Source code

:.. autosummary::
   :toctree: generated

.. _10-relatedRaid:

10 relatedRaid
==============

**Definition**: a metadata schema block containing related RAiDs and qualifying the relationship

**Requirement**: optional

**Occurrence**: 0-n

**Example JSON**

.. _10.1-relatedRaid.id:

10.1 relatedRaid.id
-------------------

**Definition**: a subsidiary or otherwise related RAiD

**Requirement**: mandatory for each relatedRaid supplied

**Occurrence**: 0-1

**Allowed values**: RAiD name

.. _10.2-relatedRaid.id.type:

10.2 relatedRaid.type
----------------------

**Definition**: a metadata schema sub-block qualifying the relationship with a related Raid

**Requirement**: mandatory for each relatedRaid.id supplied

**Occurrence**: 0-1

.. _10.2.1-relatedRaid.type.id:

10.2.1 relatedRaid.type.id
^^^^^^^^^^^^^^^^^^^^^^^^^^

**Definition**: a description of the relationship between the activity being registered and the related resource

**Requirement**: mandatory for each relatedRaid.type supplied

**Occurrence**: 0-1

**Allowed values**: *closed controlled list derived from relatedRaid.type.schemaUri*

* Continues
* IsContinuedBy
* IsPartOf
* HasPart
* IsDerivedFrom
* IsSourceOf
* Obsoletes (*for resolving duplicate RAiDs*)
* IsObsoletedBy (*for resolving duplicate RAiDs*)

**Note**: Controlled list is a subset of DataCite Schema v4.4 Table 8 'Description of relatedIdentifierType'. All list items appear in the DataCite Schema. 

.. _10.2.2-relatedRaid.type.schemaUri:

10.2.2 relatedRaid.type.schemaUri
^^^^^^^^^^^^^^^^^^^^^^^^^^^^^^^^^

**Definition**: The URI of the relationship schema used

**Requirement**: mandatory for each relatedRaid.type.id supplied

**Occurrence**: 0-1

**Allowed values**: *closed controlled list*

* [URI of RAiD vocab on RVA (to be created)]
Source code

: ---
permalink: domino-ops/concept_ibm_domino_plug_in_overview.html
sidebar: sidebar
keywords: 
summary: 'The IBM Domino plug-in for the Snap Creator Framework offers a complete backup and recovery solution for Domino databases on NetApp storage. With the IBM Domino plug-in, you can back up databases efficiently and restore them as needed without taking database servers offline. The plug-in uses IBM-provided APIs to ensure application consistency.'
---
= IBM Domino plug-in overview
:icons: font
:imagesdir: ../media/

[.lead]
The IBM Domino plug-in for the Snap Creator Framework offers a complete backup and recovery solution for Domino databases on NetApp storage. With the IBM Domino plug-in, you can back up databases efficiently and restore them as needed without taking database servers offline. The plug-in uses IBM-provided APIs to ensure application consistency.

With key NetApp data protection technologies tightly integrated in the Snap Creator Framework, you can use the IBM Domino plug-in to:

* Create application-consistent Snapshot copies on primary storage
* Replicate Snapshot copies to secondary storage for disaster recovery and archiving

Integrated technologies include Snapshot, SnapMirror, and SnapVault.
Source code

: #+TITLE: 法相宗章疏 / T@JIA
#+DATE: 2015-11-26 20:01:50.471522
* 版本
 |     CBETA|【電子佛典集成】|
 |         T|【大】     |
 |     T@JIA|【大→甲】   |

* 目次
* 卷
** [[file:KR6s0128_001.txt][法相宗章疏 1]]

━━━━━━━━━━

▶ _What this task involves_
Using the data above, restate word for word the lines from its opening line through the line that contains "IsObsoletedBy (*for resolving duplicate RAiDs*)", and no more.

▶ _Completed task_
Source code

:.. autosummary::
   :toctree: generated

.. _10-relatedRaid:

10 relatedRaid
==============

**Definition**: a metadata schema block containing related RAiDs and qualifying the relationship

**Requirement**: optional

**Occurrence**: 0-n

**Example JSON**

.. _10.1-relatedRaid.id:

10.1 relatedRaid.id
-------------------

**Definition**: a subsidiary or otherwise related RAiD

**Requirement**: mandatory for each relatedRaid supplied

**Occurrence**: 0-1

**Allowed values**: RAiD name

.. _10.2-relatedRaid.id.type:

10.2 relatedRaid.type
----------------------

**Definition**: a metadata schema sub-block qualifying the relationship with a related Raid

**Requirement**: mandatory for each relatedRaid.id supplied

**Occurrence**: 0-1

.. _10.2.1-relatedRaid.type.id:

10.2.1 relatedRaid.type.id
^^^^^^^^^^^^^^^^^^^^^^^^^^

**Definition**: a description of the relationship between the activity being registered and the related resource

**Requirement**: mandatory for each relatedRaid.type supplied

**Occurrence**: 0-1

**Allowed values**: *closed controlled list derived from relatedRaid.type.schemaUri*

* Continues
* IsContinuedBy
* IsPartOf
* HasPart
* IsDerivedFrom
* IsSourceOf
* Obsoletes (*for resolving duplicate RAiDs*)
* IsObsoletedBy (*for resolving duplicate RAiDs*)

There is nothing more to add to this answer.